Directions:
1) Answer these questions using the passage on node similarity indices:
(a) What is the Salton index mostly known as?
(b) What kind of data was the Sorensen index used to compare?
(c) The Hub Promoted Index compares the ratio of common neighbors of nodes x, y to what?
2) Return the part of the passage on node similarity indices that starts at "The Jaccard Index⁴⁶" and ends at "community data samples.".
3) Extend the passage on node similarity indices, picking up after its final sentence.

Selected text:
The Jaccard Index⁴⁶ (JA) is a widely used similarity measurement that measures the ratio of shared neighbors in the complete set of neighbors for two nodes.
$$\begin{aligned} S^{JA}_{x,y} = \frac{|\Gamma _x \cap \Gamma _y|}{|\Gamma _x \cup \Gamma _y|} \end{aligned}$$
(14)
6.
Salton Index⁴⁷ (SA) is another related measure to the Jaccard index, which is mostly known as the cosine similarity. In several experiments, the Salton index has been shown to be approximately twice the Jaccard index.
$$\begin{aligned} S^{SA}_{x,y} = \frac{|\Gamma _x \cap \Gamma _y|}{\sqrt{|\Gamma _x||\Gamma _y|}} \end{aligned}$$
(15)
7.
Sorensen Index⁴⁸ (SI) is a very similar method to the Jaccard index, used to compare the similarity between different ecological community data samples.
$$\begin{aligned} S^{SI}_{x,y} = \frac{|\Gamma _x \cap \Gamma _y|}{|\Gamma _x| + |\Gamma _y|} \end{aligned}$$
(16)
8.
Hub Promoted Index⁴⁹ (HPI) measures the similarity between x, y by comparing the ratio of common neighbors of nodes x, y to the minimum degree of either node.
$$\begin{aligned} S^{HPI}_{x,y} = \frac{|\Gamma _x \cap \Gamma _y|}{min(|\Gamma _x|, |\Gamma _y|)} \end{aligned}$$
(17)
9.
Hub Depressed Index⁴⁹ (HDI) measures the similarity between x, y by comparing the ratio of common neighbors of nodes x, y to the maximum degree of either node.
$$\begin{aligned} S^{HPI}_{x,y} = \frac{|\Gamma _x \cap \Gamma _y|}{max(|\Gamma _x|, |\Gamma _y|)} \end{aligned}$$
(18)
10.
Local Leicht-Homle-Newman Index⁵⁰ (LLHN) is a model where the similarity between x, y nodes is measured as the ratio of common neighbors of the x, y nodes to the multiplication of neighbors of the x, y nodes.

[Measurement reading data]

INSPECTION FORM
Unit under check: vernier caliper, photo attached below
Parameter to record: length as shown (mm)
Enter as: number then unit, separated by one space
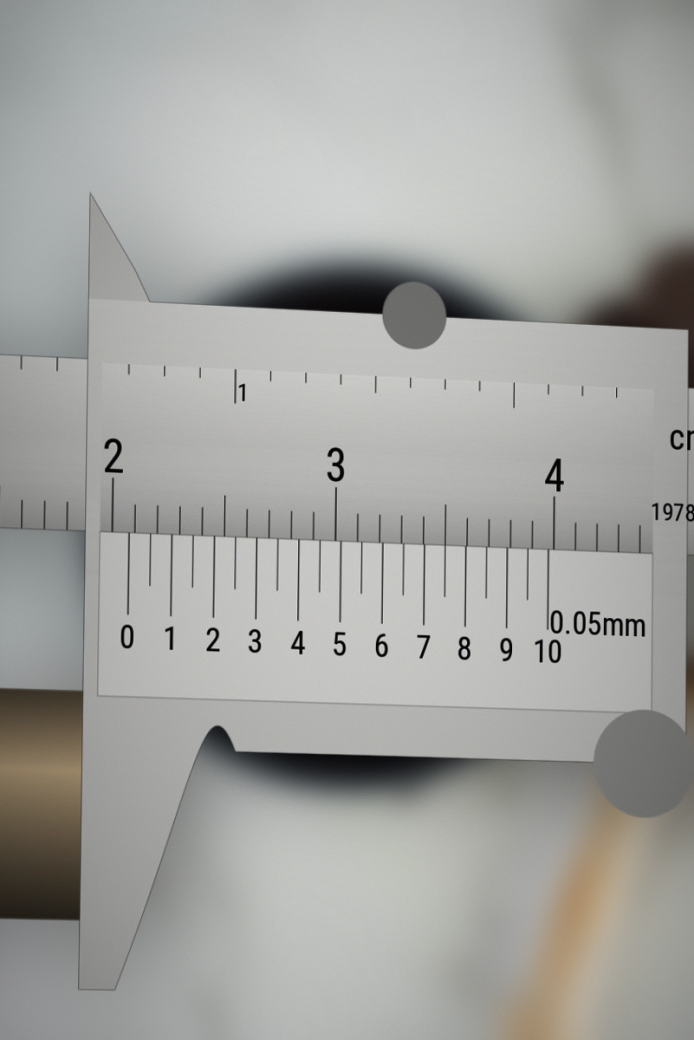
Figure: 20.75 mm
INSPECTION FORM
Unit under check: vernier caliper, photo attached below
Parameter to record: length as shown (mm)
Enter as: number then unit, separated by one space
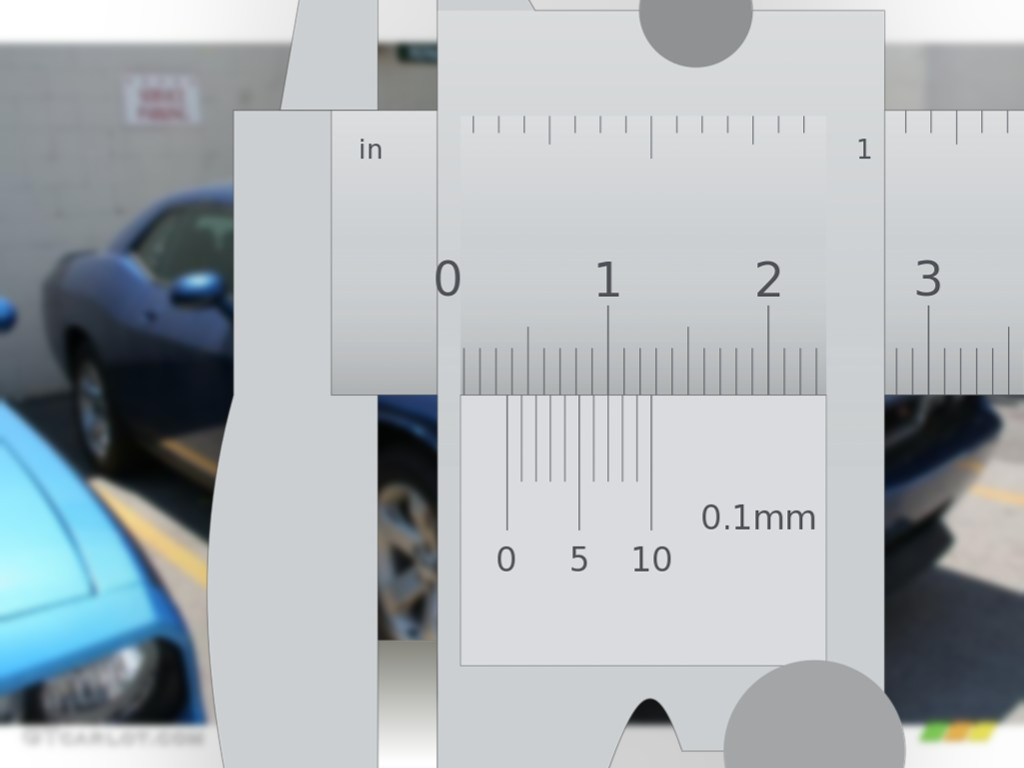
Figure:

Answers provided:
1)
(a) The cosine similarity.
(b) Different ecological community data samples.
(c) The minimum degree of either node.

2)
The Jaccard Index⁴⁶ (JA) is a widely used similarity measurement that measures the ratio of shared neighbors in the complete set of neighbors for two nodes.
$$\begin{aligned} S^{JA}_{x,y} = \frac{|\Gamma _x \cap \Gamma _y|}{|\Gamma _x \cup \Gamma _y|} \end{aligned}$$
(14)
6.
Salton Index⁴⁷ (SA) is another related measure to the Jaccard index, which is mostly known as the cosine similarity. In several experiments, the Salton index has been shown to be approximately twice the Jaccard index.
$$\begin{aligned} S^{SA}_{x,y} = \frac{|\Gamma _x \cap \Gamma _y|}{\sqrt{|\Gamma _x||\Gamma _y|}} \end{aligned}$$
(15)
7.
Sorensen Index⁴⁸ (SI) is a very similar method to the Jaccard index, used to compare the similarity between different ecological community data samples.

3)
$$\begin{aligned} S^{LLHN}_{x,y} = \frac{|\Gamma _x \cap \Gamma _y|}{|\Gamma _x| |\Gamma _y|} \end{aligned}$$
(19)
11.
Cannistraci-Alanis-Ravasi-based variation of the resource allocation^33,51 (CAR) is a model, where two nodes are likelier to have a connection if their common neighbors share very strong inner-links, forming so-called “local-community LC”.
$$\begin{aligned} S^{CAR}_{x,y} = \sum \limits _{z \in \Gamma _x \cap \Gamma _y} \frac{\Gamma _x \cap \Gamma _y \cap \Gamma _z}{|\Gamma _z|} \end{aligned}$$
(20)
12.
CH2-L2 Index^52,53 is a link prediction model that assigns a reward for the internal connectivity existing among common neighbors and penalizes outside connectivity.
$$\begin{aligned} S^{CH2-L2}_{x,y} = \sum \limits _{i \in \Gamma _x \cap \Gamma _y} \frac{1 + C_i}{1 + O_i} \end{aligned}$$
(21)
Here $C_i$ represents the number of neighbors of node i that exist in $\Gamma _x \cap \Gamma _y$, $O_i$ represents the number of neighbors of node i that do not exist in $\Gamma _x \cap \Gamma _y$ nor in x or y.
13.
CH2-L3 Index^52,53: very similar to CH2-L2 metric, this metric considers all three path lengths (two intermediate nodes i, j) between the targeted edge (x, y).
$$\begin{aligned} S^{CH2-L3}_{x,y} = \sum \limits _{i \in \Gamma _x, j \in \Gamma _y} \frac{A_{i,j} \sqrt{(1 + \bar{C_i})(1 + \bar{C_j})}}{\sqrt{(1 + \bar{O_i})(1 + \bar{O_j})}} \end{aligned}$$
(22)
Here $\bar{C_i}$ represents the number of links between node i and all the nodes that exist in the set of intermediate nodes on all 3-hop paths connecting nodes x and y, $\bar{O_i}$ represent the number of links between node i and all nodes that are not x, y nor the intermediate nodes on any 3-hop paths connecting x and y.

Network assortativity

Assortativity, or assortative mixing, is a preference for the nodes to attach to other nodes that are similar in some way. Degree-based assortativity coefficient r of a network is measured as the Pearson correlation coefficient^54,55 of the degree between all pairs of linked nodes, ranging from (− 1 to 1). Positive assortativity indicates a tendency of nodes to connect with other nodes of a similar degree. On the other hand, a negative correlation suggests that connections are more likely to exist between node pairs of dissimilar degrees.

$$\begin{aligned} r = \frac{\sum _{ij}(A_{ij}-k_i k_j/2m)k_i k_j}{\sum _{ij}(k_i \delta _{ij}-k_i k_j/2m)k_i k_j} \end{aligned}$$

(23)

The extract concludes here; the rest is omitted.